- [Problem 1]: List the names of individual people that appear in the blog post about Etta Bryna, treating a name given with an alternate spelling as one entry.
- [Problem 2]: Output the part of the blog post about Etta Bryna starting at "Sunday, August 17, 2025" and ending at "not necessarily hers.".
- [Problem 3]: According to the blog post about Etta Bryna, what is her maternal haplogroup?

*** Selected extract ***

Sunday, August 17, 2025

Another Etta Bryna - Is She One Of Ours?

I have written in this space about my mother's mother's mother, Etta Bryna Rosenbloom, over the years. She died young - maybe her late thirties - and we know very little about her. Not even her birth surname. From her 1896 tombstone, we know that her father was Yehudah and he was a Levi. She lived in Borisov, but that was her husband's town, not necessarily hers.

We know that her maternal haplogroup is U1b1 as I did that test myself. Ten years ago, I wrote about finding a MtDNA match, with a fairly close autosomal match. And that tester's great-grandmother was Yenta (or Yetta) Bryna, probably ten years younger than our Etta Bryna. The given name combination is unusual and I am quite certain that these two women are first or second cousins.

That led me to adopt a strategy based on that given name combination. I discuss it with DNA matches and occasionally search the Belarus database on JewishGen. I have even paid a research organization a significant sum for document searches, but they had nothing that was not available from public sources.

*** End of Selected extract ***
*** Data records ***

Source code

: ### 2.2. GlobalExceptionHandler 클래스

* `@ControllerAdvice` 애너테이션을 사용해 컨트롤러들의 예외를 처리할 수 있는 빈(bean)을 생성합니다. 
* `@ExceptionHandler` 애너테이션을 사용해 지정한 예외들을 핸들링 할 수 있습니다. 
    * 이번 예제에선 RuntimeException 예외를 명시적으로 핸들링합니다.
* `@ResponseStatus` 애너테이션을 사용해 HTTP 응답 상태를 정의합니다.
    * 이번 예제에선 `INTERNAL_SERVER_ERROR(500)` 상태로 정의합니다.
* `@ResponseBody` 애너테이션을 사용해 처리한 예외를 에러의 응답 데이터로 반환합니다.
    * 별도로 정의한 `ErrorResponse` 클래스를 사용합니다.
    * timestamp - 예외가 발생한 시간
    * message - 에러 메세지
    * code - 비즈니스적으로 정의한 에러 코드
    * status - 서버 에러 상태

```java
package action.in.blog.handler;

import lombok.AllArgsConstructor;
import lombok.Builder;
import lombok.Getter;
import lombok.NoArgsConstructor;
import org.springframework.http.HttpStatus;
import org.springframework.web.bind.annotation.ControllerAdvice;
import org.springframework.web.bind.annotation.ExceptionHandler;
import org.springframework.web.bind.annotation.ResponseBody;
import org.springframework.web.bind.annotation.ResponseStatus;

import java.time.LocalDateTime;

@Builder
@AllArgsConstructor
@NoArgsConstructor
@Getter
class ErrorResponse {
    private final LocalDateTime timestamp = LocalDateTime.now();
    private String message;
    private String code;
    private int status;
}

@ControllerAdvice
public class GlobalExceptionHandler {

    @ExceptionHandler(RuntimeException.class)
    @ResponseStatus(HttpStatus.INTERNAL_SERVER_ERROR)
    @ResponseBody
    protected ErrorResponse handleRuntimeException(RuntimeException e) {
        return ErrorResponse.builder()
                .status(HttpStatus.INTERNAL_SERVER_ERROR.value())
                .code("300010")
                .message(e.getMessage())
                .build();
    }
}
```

*** End of Data records ***

- [Exercise response 1]: Etta Bryna Rosenbloom; Yehudah; Yenta (or Yetta) Bryna

- [Exercise response 2]:
Sunday, August 17, 2025

Another Etta Bryna - Is She One Of Ours?

I have written in this space about my mother's mother's mother, Etta Bryna Rosenbloom, over the years. She died young - maybe her late thirties - and we know very little about her. Not even her birth surname. From her 1896 tombstone, we know that her father was Yehudah and he was a Levi. She lived in Borisov, but that was her husband's town, not necessarily hers.

- [Exercise response 3]: U1b1